With the type of transparency we are talking about here, we can alert and adjust for the issues that come up pre-release so that the business isn’t surprised by any potential delay or breakdown. Your security solution should allow you to be the security liaison to the business.

In order to implement this approach, you need to create the right amount of automation to communicate to the risk owner. And you need to deliver the risk to that risk owner in real-time.

By doing this, you give your leadership team the knowledge of risk at the application level and the impact of security for that application. In other words, security with context allows your business to move with speed and confidence.

Takeaway Four → Expectations have to be clear, and they have to be met.

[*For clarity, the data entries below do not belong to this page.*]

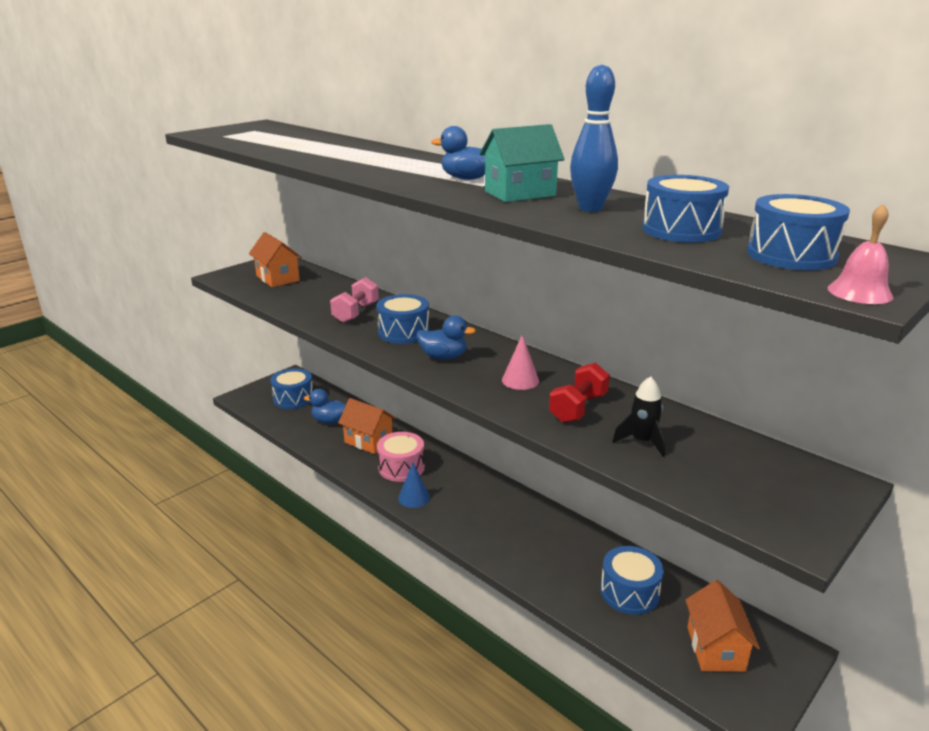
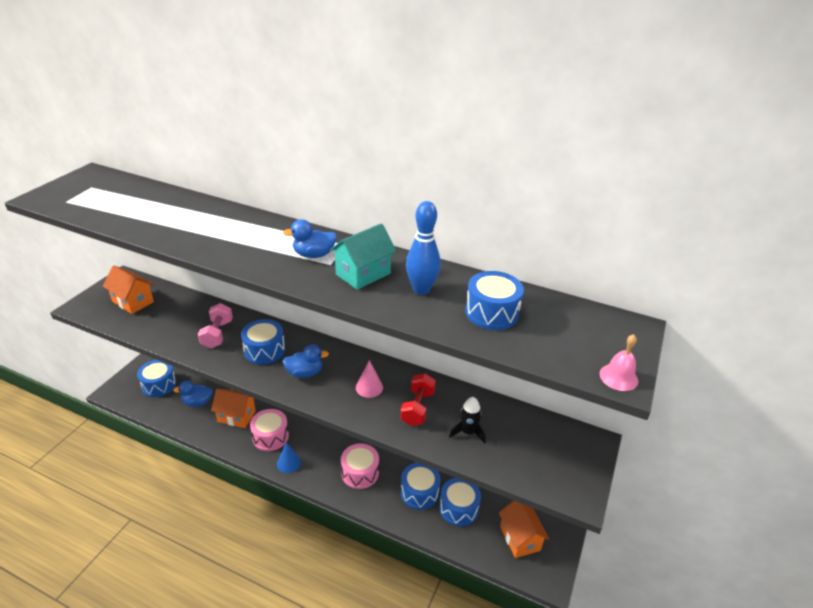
camera: 20 degrees left, 10 degrees up
blue drum [747,194,850,270] -> blue drum moved to [401,463,440,510]
none -> pink drum [341,443,379,489]

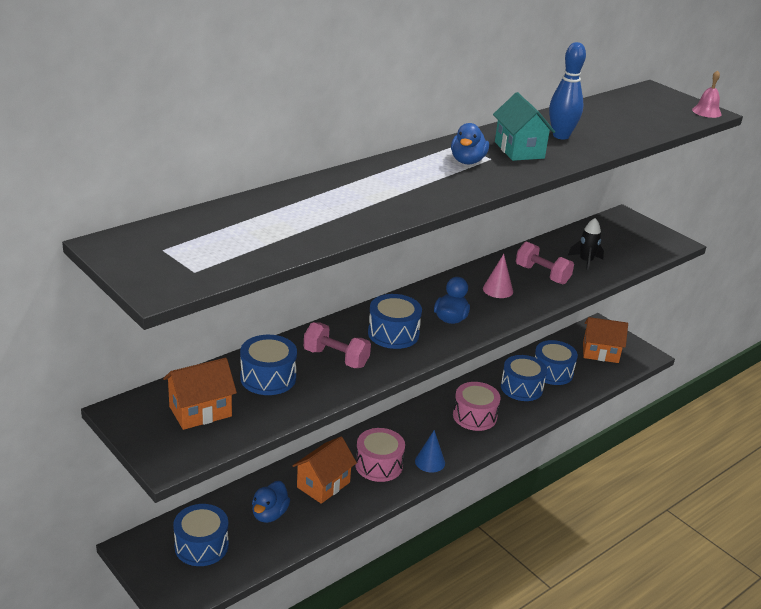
camera: 65 degrees left, 5 degrees down
red dumbbell [400,373,436,426] -> pink dumbbell [516,241,574,284]
blue drum [465,271,524,330] -> blue drum moved to [240,335,297,395]

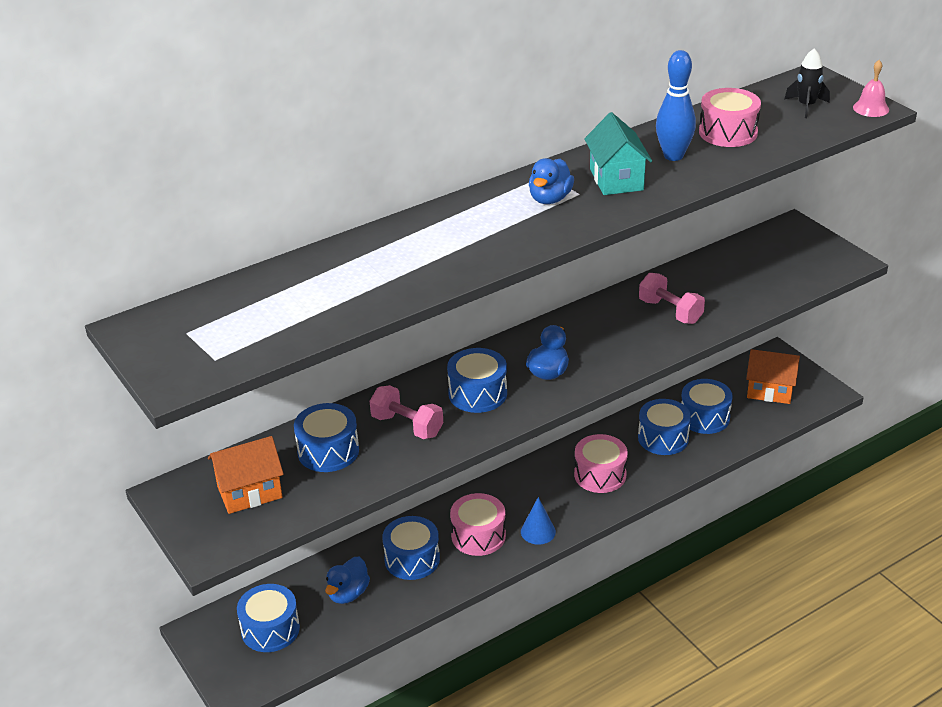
camera: 10 degrees right, 5 degrees up
orange house [292,437,357,504] -> blue drum [382,516,440,580]
pink cone [483,254,513,298] -> none
black rocket [568,218,604,272] -> black rocket moved to [785,48,830,118]
none -> pink drum [699,88,761,147]

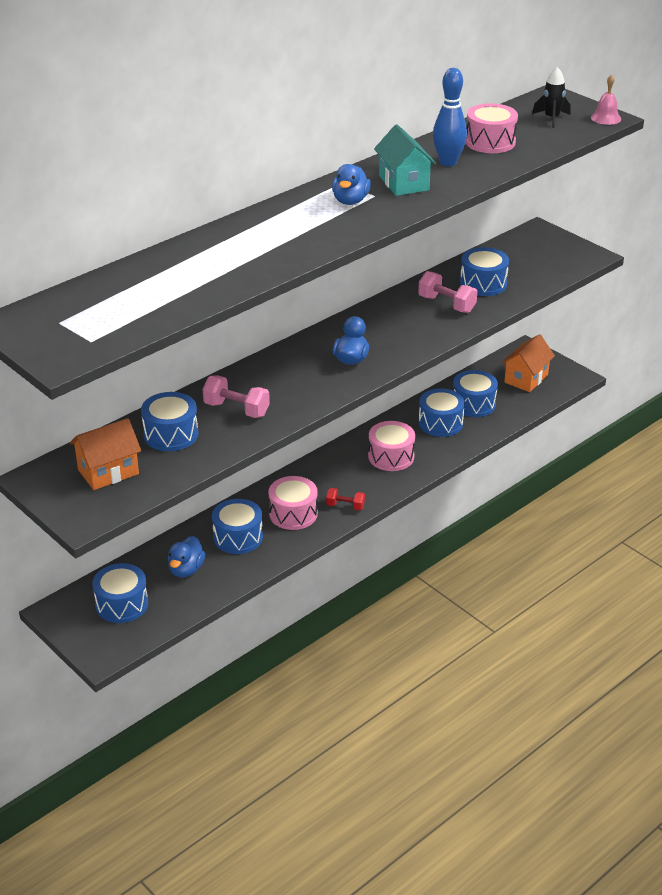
camera: 10 degrees left, 0 degrees up
blue drum [447,348,507,413] -> blue drum moved to [460,247,509,296]
blue cone [521,497,556,545] -> red dumbbell [326,488,365,510]
orange house [746,349,800,404] -> orange house turned 60 degrees counterclockwise [502,334,555,392]

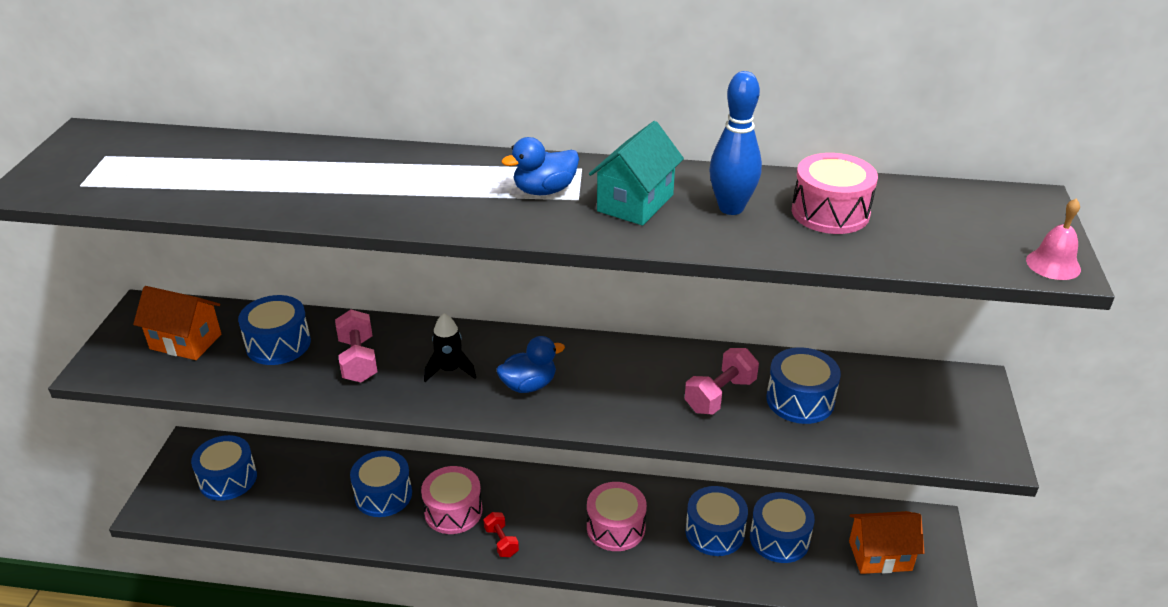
camera: 50 degrees right, 0 degrees up
blue duck [168,536,205,577] -> none
pink dumbbell [418,271,477,313] -> pink dumbbell turned 45 degrees clockwise [685,348,759,415]
black rocket [532,67,571,128] -> black rocket moved to [424,314,476,382]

At the end of the day, all businesses are marching towards growth in some capacity. Along the way, they encounter all sorts of hurdles. When it comes to implementing security solutions, here’s what you need to keep in mind:

  • Address fear and build trust. Do this by delivering value.
  • Build transparency into the equation. Let each other know when things change or when there are new needs. Especially if they affect current expectations.
  • Don’t focus on the technology, per se. Focus on the relationship. (See key takeaway 3.)

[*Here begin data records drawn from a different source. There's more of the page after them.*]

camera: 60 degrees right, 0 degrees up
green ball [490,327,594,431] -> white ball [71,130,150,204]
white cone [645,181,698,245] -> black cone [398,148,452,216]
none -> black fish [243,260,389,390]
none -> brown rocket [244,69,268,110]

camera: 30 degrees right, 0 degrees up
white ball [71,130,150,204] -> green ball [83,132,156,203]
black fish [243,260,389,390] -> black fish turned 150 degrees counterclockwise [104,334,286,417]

Remember, solution providers are trying to tackle problems in order to help your enterprise.

You have to have real relationships. You have to be able to get past all the pleasantries and get to where the rubber meets the road. The relationship has to be cooperative. We’re talking about implementing some of the most complex technology out there, and it boils down to interpersonal relationships. This is how technology should be addressed within any organization.

Takeaway Five → Build relationships first, sell solutions second.

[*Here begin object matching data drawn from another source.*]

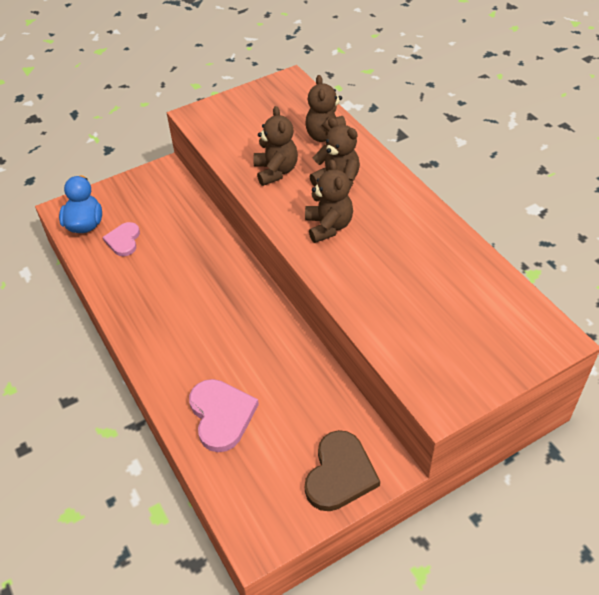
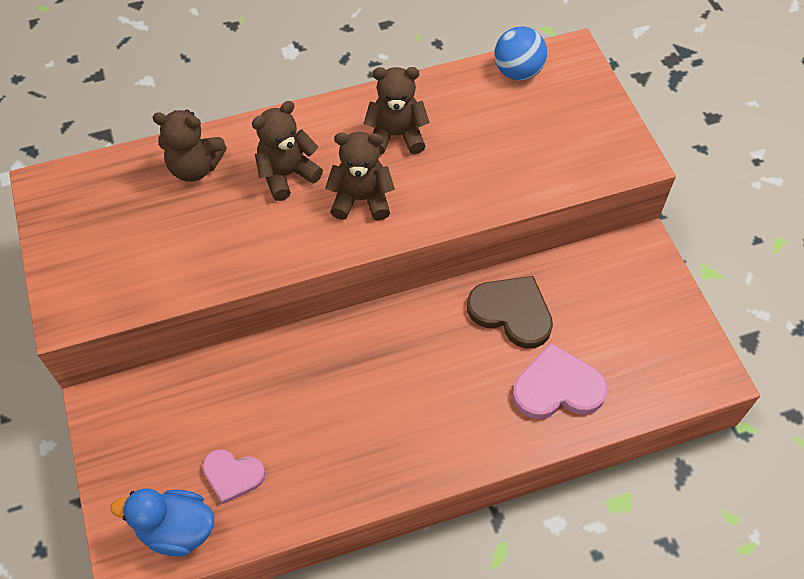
camera: 80 degrees left, 10 degrees up
brown teddy bear [253,106,298,186] -> brown teddy bear moved to [363,67,430,155]
brown heart [305,430,380,511] -> brown heart moved to [467,276,553,349]
none -> blue ball [494,27,547,81]

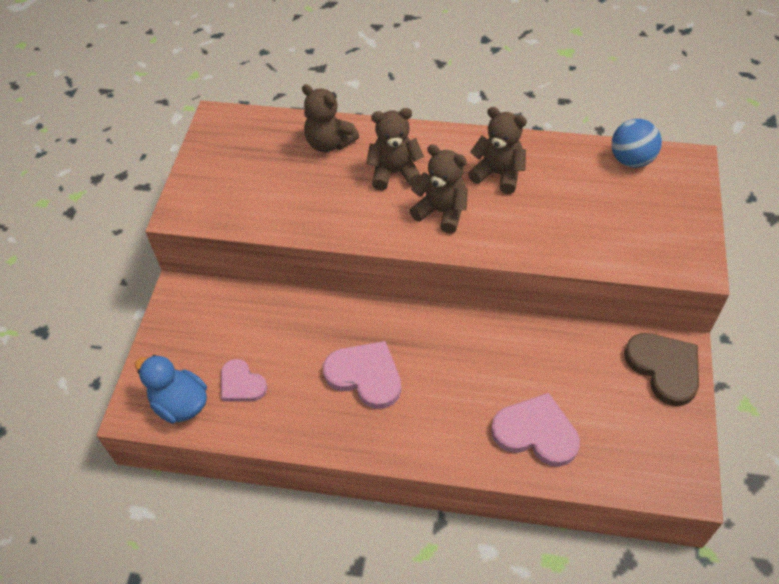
camera: 30 degrees right, 5 degrees down
brown heart [467,276,553,349] -> brown heart moved to [624,333,699,406]
none -> pink heart [323,341,401,409]

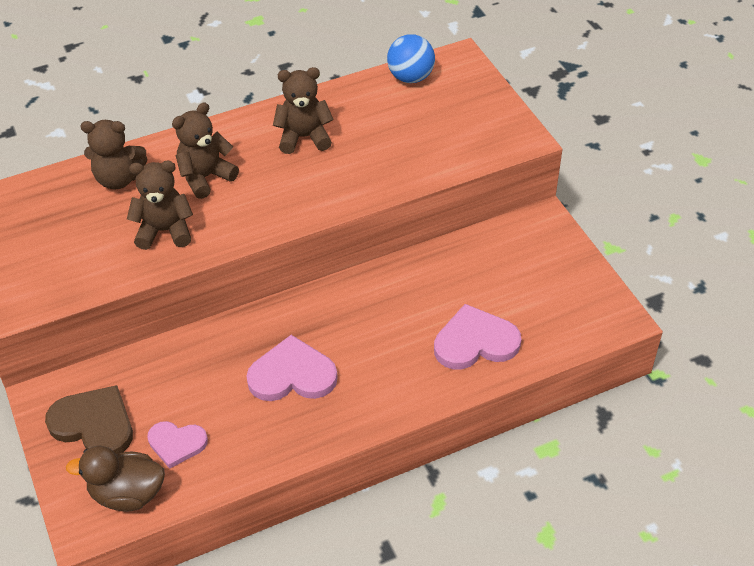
camera: 35 degrees left, 5 degrees down
blue duck [135,355,207,424] -> brown duck [66,446,165,512]
brown teddy bear [410,144,468,234] -> brown teddy bear moved to [127,161,193,250]
brown heart [624,333,699,406] -> brown heart moved to [45,385,133,454]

There’s so much noise in the marketplace. If all your enterprise wants is another tool or product, no problem. Go ahead and choose what you need to your heart’s content. But if you’re looking for a way to elevate how security is viewed within your organization, choose your products wisely.

It boils down to how you and your solution providers help each other. For both parties this includes listening to each other and sharing a common vision.

For the solution provider this means:

  • Adjusting your solution to fit the needs of the market and, specifically, the potential users you are talking to now.
  • Proving value—both for the business and for future users.
  • Stay connected on all levels, not just security. Listen to all the enterprise pains across the board. It’s not only about what you can do from a security standpoint. It’s what security can also do from a business standpoint.

Taking this approach allows the solution provider and the enterprise to evolve together. And it allows the enterprise to bring a collaborative, innovative partner to the business.

Our future world is a cloud-first world. And all businesses are running a speed-to-market race. This inevitably means businesses will be forced to go down the cloud journey road. Knowing this, it’s extremely important for enterprises to get their cloud governance framework right. If you don’t define this, you’ll easily get lost in the flurry of new technology without achieving the value needed.

This is why, ideally, partnerships begin outside of any commercial operation. The beginning is a relationship, the contract comes later.


Hopefully these five takeaways are valuable to you as you think through your cloud governance strategy.

As a helpful exercise, next time you sit down to evaluate a solution, think about taking your security engineers out of the room. Instead bring in the business players and perhaps some of your key customers. This isn’t about taking away the ownership from security, but rather about starting with the end in mind. Afterall, you need to meet business, developer, and customer needs—as their needs drive the core requirements of the business and (hopefully) reduce the risk as these requirements are met.